* * * * Great Balls of Fire , * * * Good Vibrations , * * Maybe Baby , * Running on Empty : 'PLEASED' IS A PLEASURE

* * * * "PLEASED TO MEET ME." The Replacements. Sire. The story so far in this saga of garage-band-makes-good: The scruffiest crew of rockin' wastrels this side of Johnny Thunders, the Replacements win a devoted following and get signed to Sire, which releases the Minneapolis quartet's fourth LP, "Tim," in 1985.

It catapults them to the brink of next-big-thingdom, but longtime fans find it a tad slick. We await their next move with bated breath, gasp at the sacking of guitarist Bob Stinson (the resident Keith Moon loony of the group) and unshrinkwrap their new LP with trepidation.

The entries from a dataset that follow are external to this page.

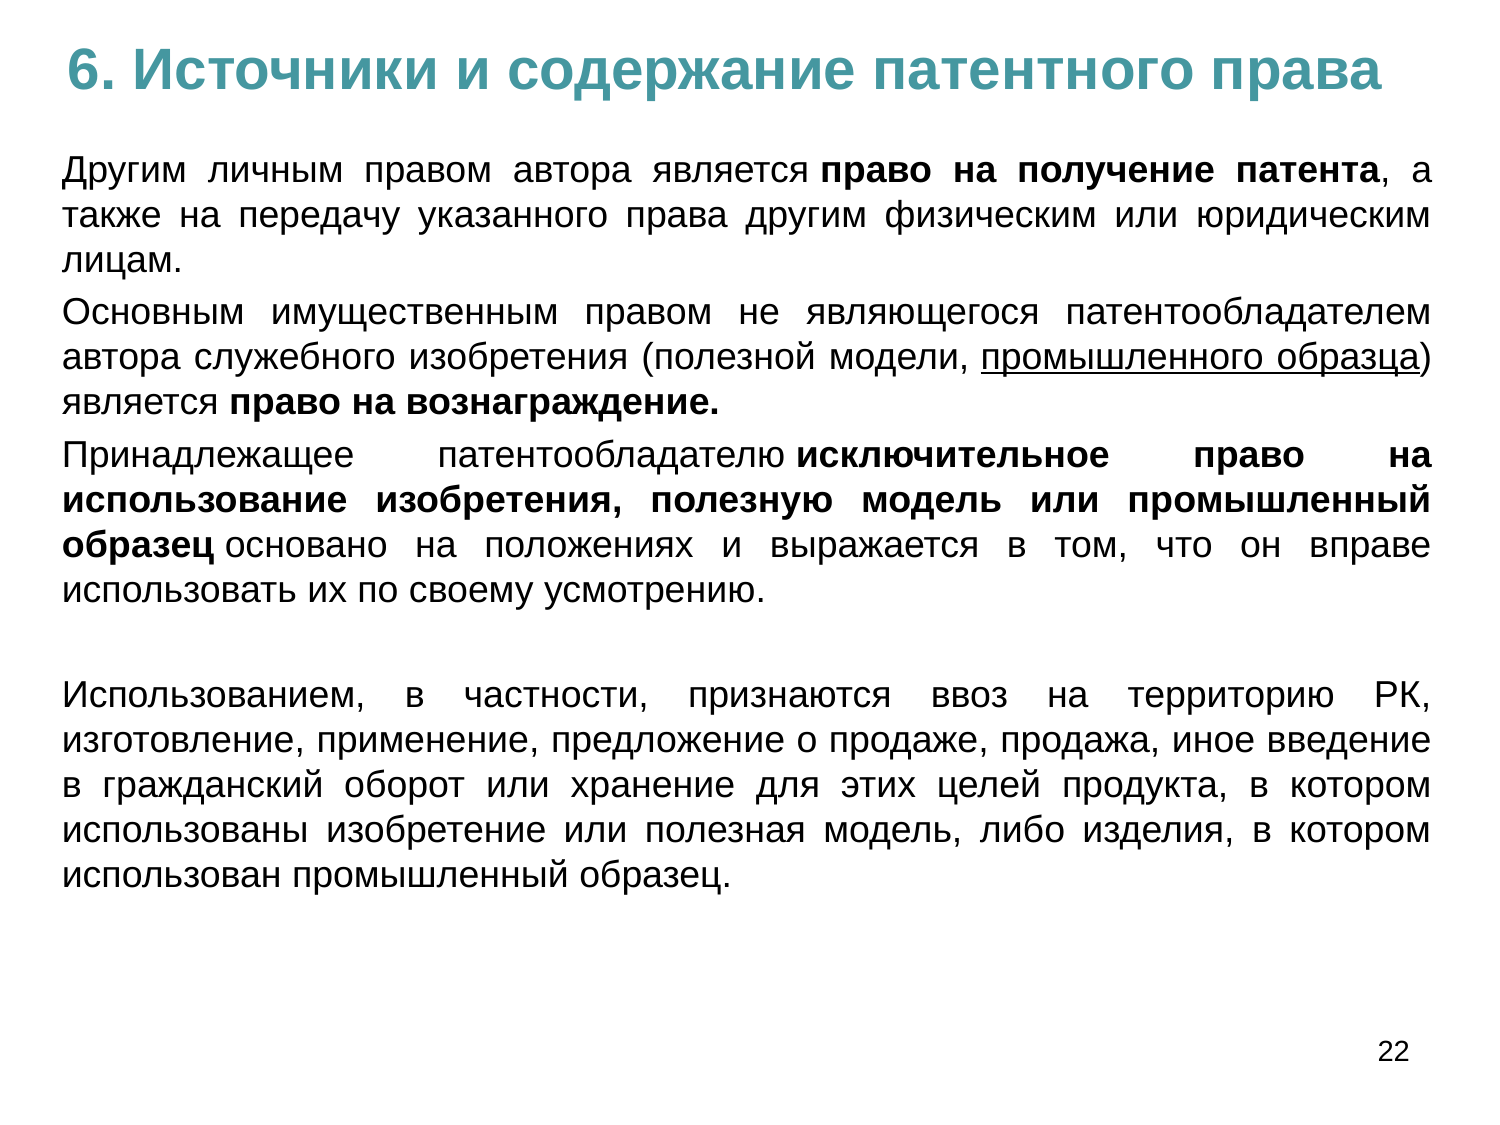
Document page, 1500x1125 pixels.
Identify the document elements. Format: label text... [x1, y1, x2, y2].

slide_number 22 [1074, 1024, 1425, 1103]
text_box Другим личным правом автора является право на получение патента, а также на передачу указанного права другим физическим или юридическим лицам. Основным имущественным правом не являющегося патентообладателем автора служебного изобретения (полезной модели, промышленного образца) является право на вознаграждение. Принадлежащее патентообладателю исключительное право на использование изобретения, полезную модель или промышленный образец основано на положениях и выражается в том, что он вправе использовать их по своему усмотрению. Использованием, в частности, признаются ввоз на территорию РК, изготовление, применение, предложение о продаже, продажа, иное введение в гражданский оборот или хранение для этих целей продукта, в котором использованы изобретение или полезная модель, либо изделия, в котором использован промышленный образец. [47, 137, 1447, 1007]
text_box 6. Источники и содержание патентного права [53, 23, 1447, 109]
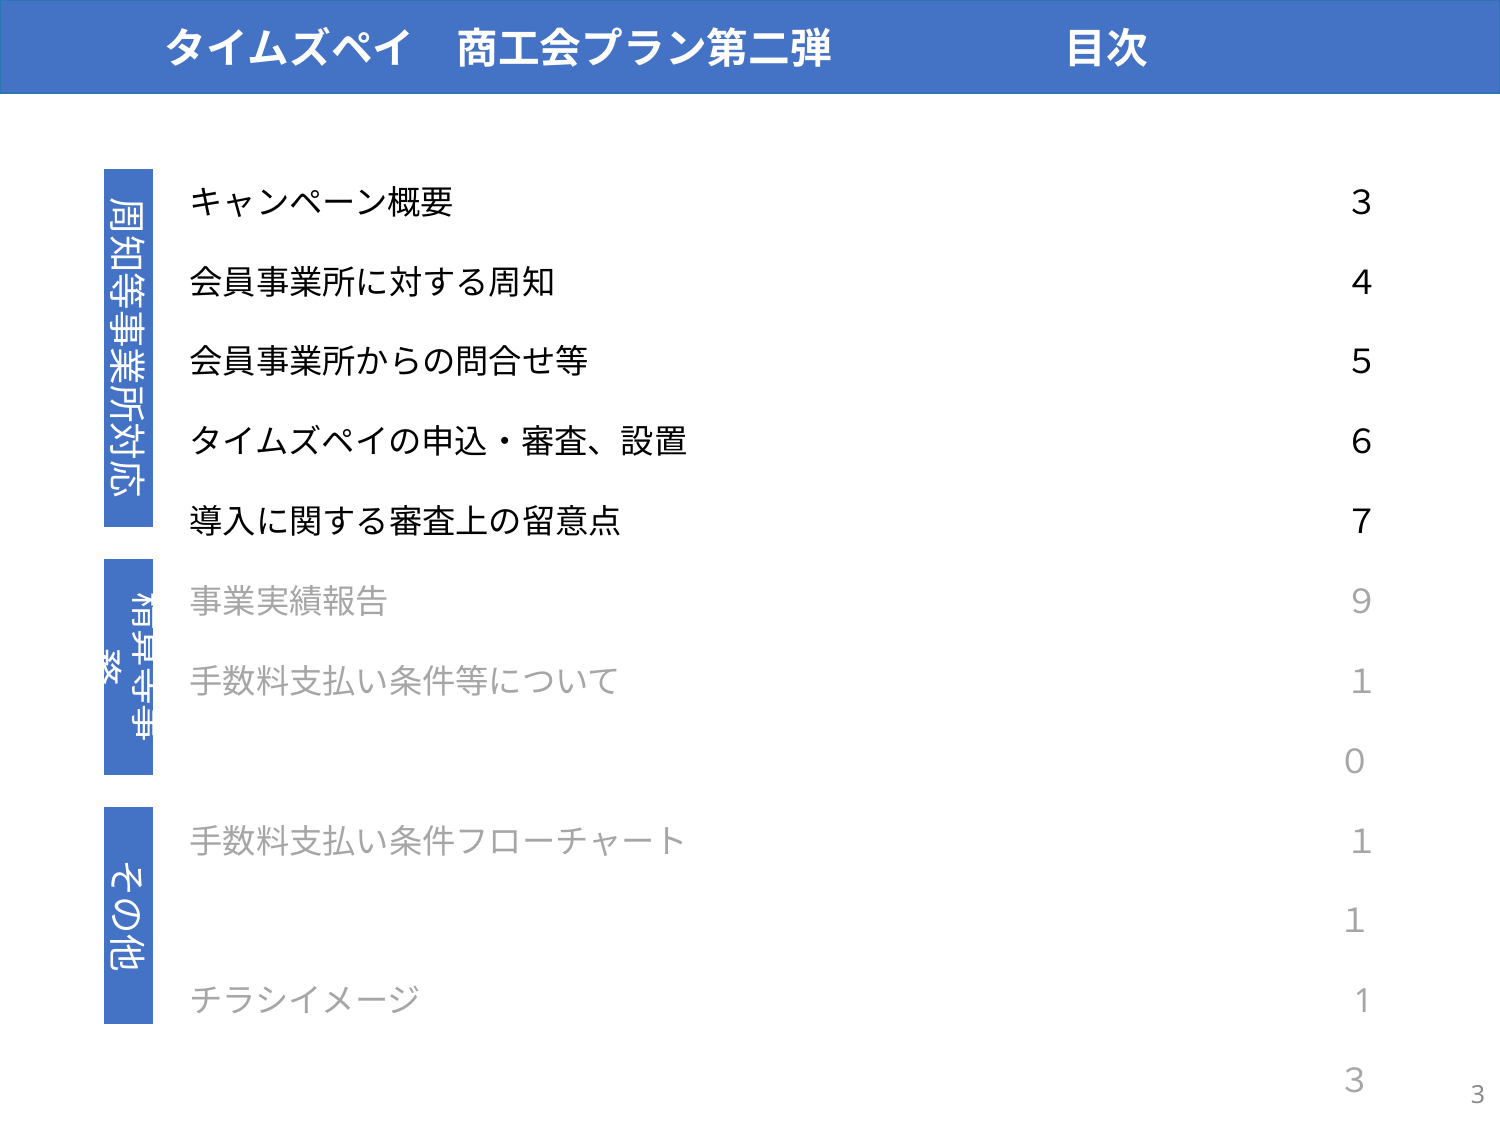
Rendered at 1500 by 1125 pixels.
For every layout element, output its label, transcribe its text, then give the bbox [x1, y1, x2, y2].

text_box その他 [104, 807, 153, 1024]
text_box キャンペーン概要 ３ 会員事業所に対する周知 ４ 会員事業所からの問合せ等 ５ タイムズペイの申込・審査、設置 ６ 導入に関する審査上の留意点 ７ 事業実績報告 ９ 手数料支払い条件等について １０ 手数料支払い条件フローチャート １１ チラシイメージ 1３ お問合せフォームイメージ 1４ お問合せ窓口等について 1５ [175, 133, 1419, 1125]
slide_number 2 [1162, 1065, 1500, 1125]
text_box 精算等事務 [104, 559, 153, 775]
text_box タイムズペイ 商工会プラン第二弾 目次 [0, 0, 1500, 94]
text_box 周知等事業所対応 [104, 169, 153, 527]
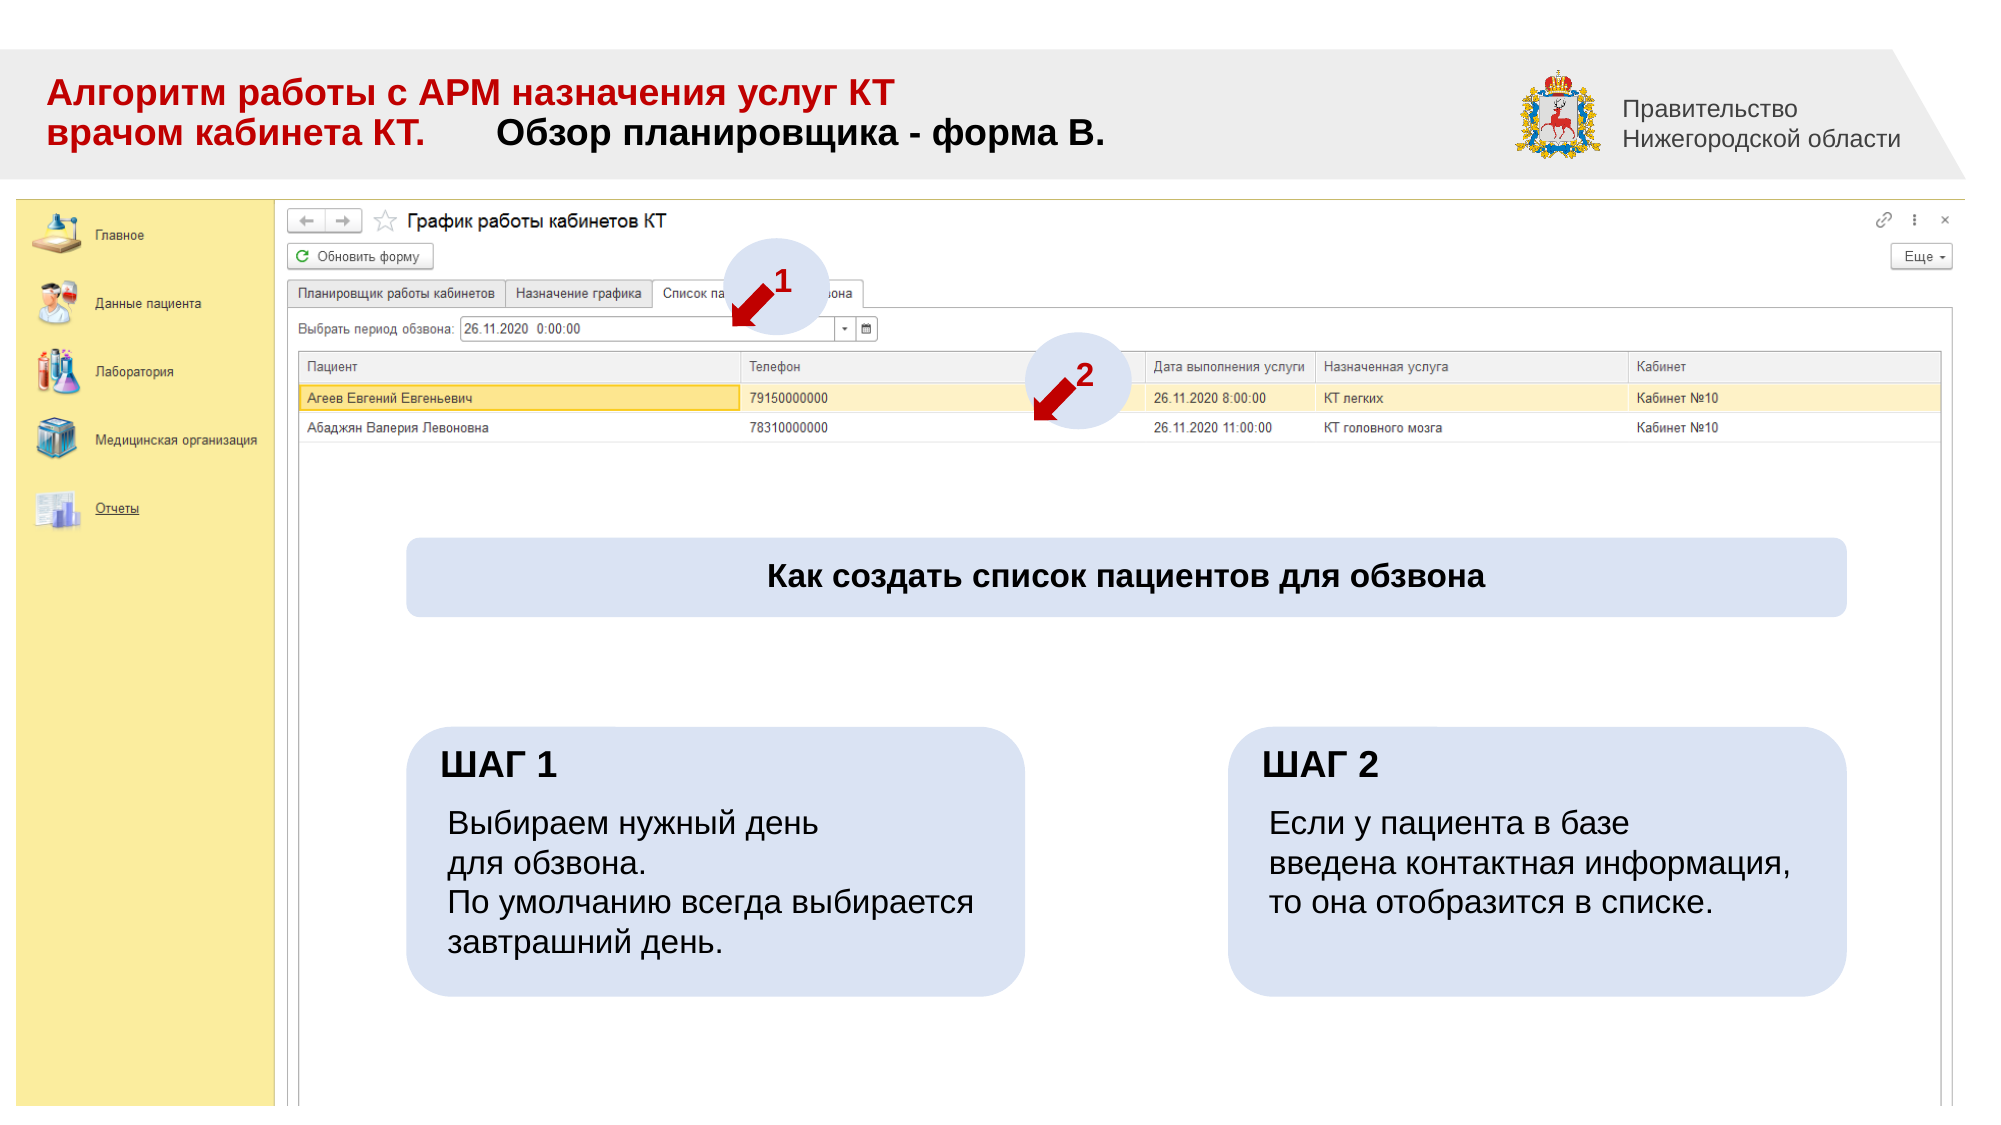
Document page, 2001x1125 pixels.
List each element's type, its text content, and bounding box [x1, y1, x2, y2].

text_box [1038, 345, 1111, 427]
picture [16, 199, 1965, 1106]
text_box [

Have the Mats--as they're affectionately known by their followers--decided to play by the music-biz rules? Should we look for them on MTV? Is a duet with Julio Iglesias in the works? Nay, nay, never, no way! From the opening salvo of "I.O.U." it's clear that this is the rowdiest, raunchiest Mats' record yet, and that group leader Paul Westerberg is shaping up to be one of the finest tunesmiths of the '80s.

Produced by Jim Dickenson (who also produced Alex Chilton's unsung masterpiece, Big Star's "Third"), "Pleased" is a thrashing rave-up of Sex Pistols caliber. With Stinson gone and no replacement yet found, Westerberg was left to handle guitar duties, and he acquits himself admirably. This is a great, noisy record, shot through with spirit and humor, and the heart of the sound beats in Westerberg's guitar. That describes half of the record.

Tucked between the spit-in-the-eye screamers are four gorgeous pop lullabies that read as homages to Westerberg's mentor, Alex Chilton. In fact, one song is simply called "Alex Chilton." It's hard to think of a more deserving pop hero, and if "Pleased" achieved nothing more than to revive interest in the criminally underrated Chilton it would justify its existence.

But Westerberg does more than simply pay tribute to the melancholy genius of Memphis; he appropriates Chilton's bittersweet pop aesthetic and leaves his own thumbprint on it. Like Chilton, Westerberg writes with uncommon eloquence about the fragility of the human heart, and again like Chilton, he cloaks his wistful musings in cynical gallows humor.

Absent from Westerberg's songs, however, is the undercurrent of doom that courses through much of Chilton's work. A shining ray of hope illuminates most of the songs here. Moreover, "Can't Hardly Wait" is the most dizzyingly romantic tune Westerberg has written yet. It's also a great closing track for the record, proving as it does that the Replacements have learned that you don't need a chip on your shoulder in order to rock like a maniac.